Appreciating Inner Riches
  569
Jack, a talented poet, composer and musician, who has few outer resources, but a rich inner life, photographed in front of my refrigerator.
Card URL: http://www.zaporacle.com/card/appreciating-inner-riches/
What good fortune can possibly surpass the value of a rich inner life? Yes, for thousands of years, the earth's resources have largely been ruled by extroverted men of action, but as Mark put it, "For what shall it profit a man, if he shall gain the whole world, and lose his own soul?" (Mark 8:36). Outer resources can be great too — after all, it is only through the grace of outer resources that you are able to read this right now, but the experience only has value if you have inner resources. Which would be preferable, to be a financially struggling genius or a vacuous billionaire? Most people reading this would probably choose to be the genius, because a genius, even if her outer circumstances are challenged, has great inner riches, but a vacuous person is impoverished no matter how opulent the outer circumstances. Of course, it would be great to have some of both, inner and outer resources, and most of us do. But if I could only choose one it would be inner resources, because those are intrinsic, and if I don't have the inner resources there's no one there to experience the outer resources.

Often, people with great inner resources underestimate the treasure they have. Even those people, like myself, who value inner resources, still underestimate the blessings and abundance of their inner wealth. We live in a world that through advertisements, and other relentless engines of conditioning, focuses our attention on surfaces, appearances and outer resources. The message that underlies every one of the millions of advertisements you have seen is that outer resources are the key to a good life. If only you had the new pill, the shiny new gadget, or indispensable service, only then would you have the good life. For example, Subaru says, "The All-New 2010 Legacy. Feel the Love. Bigger and better, the 2010 Legacy is one dynamic drive. Feel the difference starting at $19,995*." If only I had the All-New Legacy, then I would feel the love, then I would be bigger and better, but I don't have the $19,995* to obtain such a love. Since I don't, I'm going to have to settle for the inner feeling of love. Unable to obtain the love of a new SUV, I will have to settle for loving and being loved by people, and on my deathbed I will have to settle for that legacy, knowing that the love of the 2010 Subaru Legacy eluded me. Research in Motion (Blackberry) says of their new gadget, so elemental it is called "Storm," "Touch it. Love it. Share it." Here is another lover, beckoning me, inviting me into its stormy depths. If only I can commit to a contract with Verizon, this lover, so ready for me to touch it, to share with it, could be mine. And I do love gadgets, and sometimes they really do make life better. In fact, I already own a Blackberry, and it is a great gadget, it allows me to talk to people I love with better sound quality than other gadgets I have owned. But the value of that is due to my inner resources, my capacity for love, and the inner resources, the capacity for love in those other people. But what if I could replace my Blackberry, which is not All-New, with the more loving, more touchy-feely, Storm II, but at the cost of my inner resources? Would I be better off? Suppose I had both the Storm II and the All-New 2010 Legacy, so I could text while driving, but this was at the cost of my inner resources, so I could only send instant messages like, "Whad up? r u hot?" Would I really be better off?

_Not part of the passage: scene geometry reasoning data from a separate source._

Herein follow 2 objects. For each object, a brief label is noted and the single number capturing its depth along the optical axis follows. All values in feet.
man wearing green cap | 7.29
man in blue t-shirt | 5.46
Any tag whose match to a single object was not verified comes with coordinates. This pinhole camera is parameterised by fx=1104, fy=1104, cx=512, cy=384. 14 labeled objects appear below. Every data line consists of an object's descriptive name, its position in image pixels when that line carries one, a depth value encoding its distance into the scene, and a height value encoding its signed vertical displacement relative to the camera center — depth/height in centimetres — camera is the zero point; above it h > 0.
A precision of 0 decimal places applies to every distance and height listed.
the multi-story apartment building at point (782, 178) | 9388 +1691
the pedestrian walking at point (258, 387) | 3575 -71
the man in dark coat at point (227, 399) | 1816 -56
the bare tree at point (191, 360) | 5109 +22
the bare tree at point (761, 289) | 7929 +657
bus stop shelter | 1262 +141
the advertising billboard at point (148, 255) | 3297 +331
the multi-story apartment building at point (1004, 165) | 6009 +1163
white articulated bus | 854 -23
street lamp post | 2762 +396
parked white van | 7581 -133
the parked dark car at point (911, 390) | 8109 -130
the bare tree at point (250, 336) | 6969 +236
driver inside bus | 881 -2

No advertiser will sing the praises of inner riches. And yet with inner riches, the world has higher definition, better colors, better audio quality, and the potential for a type of love so profound that it even surpasses the love of cars and phones. With inner riches I have something that is worth sharing, and can build my own legacy of relationships and creative works.

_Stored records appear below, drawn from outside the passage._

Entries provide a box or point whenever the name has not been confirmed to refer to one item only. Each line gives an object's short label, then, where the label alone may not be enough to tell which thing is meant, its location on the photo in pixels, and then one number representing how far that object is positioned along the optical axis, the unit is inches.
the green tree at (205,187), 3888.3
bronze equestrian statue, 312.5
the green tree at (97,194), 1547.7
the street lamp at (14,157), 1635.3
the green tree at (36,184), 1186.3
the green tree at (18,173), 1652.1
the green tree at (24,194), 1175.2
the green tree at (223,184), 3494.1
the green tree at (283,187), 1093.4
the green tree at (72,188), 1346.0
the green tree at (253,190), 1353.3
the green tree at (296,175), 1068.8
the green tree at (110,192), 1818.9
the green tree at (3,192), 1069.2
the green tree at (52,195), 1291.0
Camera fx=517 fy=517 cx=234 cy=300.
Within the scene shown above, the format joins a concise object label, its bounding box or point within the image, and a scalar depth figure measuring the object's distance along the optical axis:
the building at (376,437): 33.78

People who visited J.R.R. Tolkien found his house to be depressingly ordinary and middle class, but what inner riches he had! Tolkien created new languages, cultures, races and worlds. Tolkien called fantasy writing "sub-creation." Nietzsche said, "If there were gods, how could I bear not to be a god?" The consumer culture gets you to say, "If there is a new gadget, how can I bear it not to own such a gadget?" I say, "If there are sub-creators, how could I bear it not to be a sub-creator?" If it is possible to have the inner riches to give birth to whole worlds, the inner riches to find portals and multitudes within, to generate artistic creations, empathic intuitions and new revelations, how could I bear it not to have such inner riches, such magical fertility? What car, what phone, even a touch-screen phone, could possibly compensate me for the loss of such inner riches?

Outer resources can be great, but they can never replace the value of your inner kingdom. Consider this a propitious time to appreciate your inner riches.